## Proof That the Set of Arithmetic Sequences is a Vector Space

An arithmetic progression is such that each term is derived from the previous term is by addition of a constant\[d\]

.Suppose we have two arithmetic sequences

\[A_1 :a_1, a_1+d_1 , a_1+2d_1 ,..., a_1+nd_1,...\]

\[A_2 :a_2, a_2+d_2 , a_2+2d_2 ,..., a_2+nd_2,...\]

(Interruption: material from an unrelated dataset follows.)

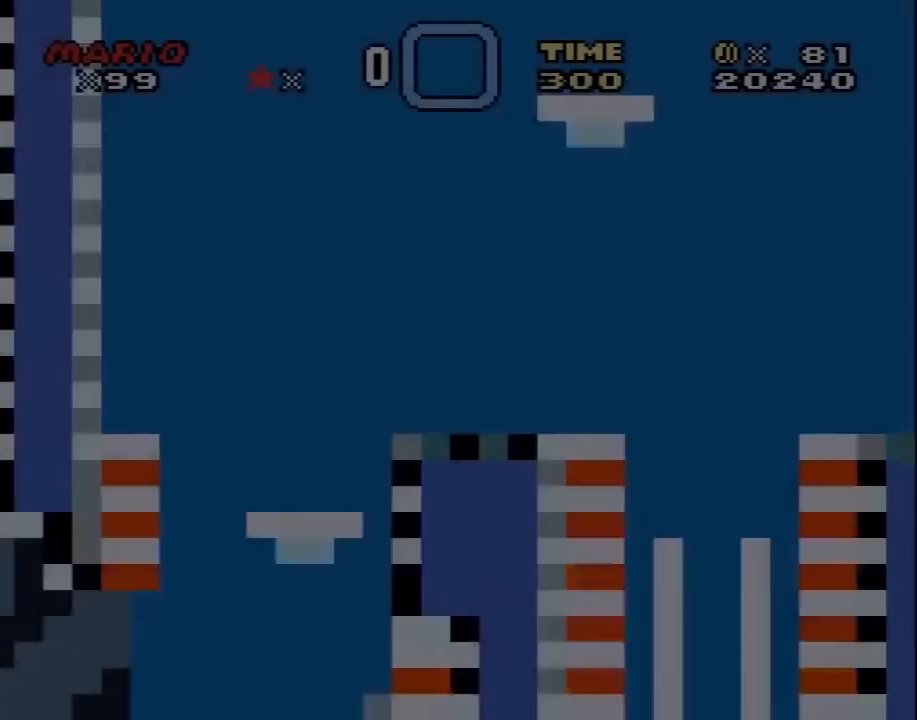
{"buttons": ["Y", "DPAD_LEFT"], "events": [[500, "DPAD_LEFT", "down"]]}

The zero sequence is an arithmetic sequence with first term

\[a=0\]

and common difference \[d=0\]

.\[\begin{equation} \begin{aligned} & \alpha (a_1, a_1+d_1 , a_1+2d_1 ,..., a_1+nd_1,...) \\ &+ \beta (a_2, a_2+d_2 , a_2+2d_2 ,..., a_2+nd_2,...) \\ &= (\alpha a_1 + \beta a_2 ), (\alpha a_1 + \beta a_2 )+ (\alpha d_1 + \beta d_2 ),(\alpha a_1 + \beta a_2 ) \\ &+ 2(\alpha d_1 + \beta d_2 ) ,...,(\alpha a_1 + \beta a_2 )+ n(\alpha d_1 + \beta d_2 ),... \end{aligned} \end{equation}\]

which is an arithmetic sequence with first term

\[\alpha a_1 + \beta a_2\]

and common difference \[\alpha d_1 + \beta d_2\]

.Hence the set of arithmetic sequences forms a vector space.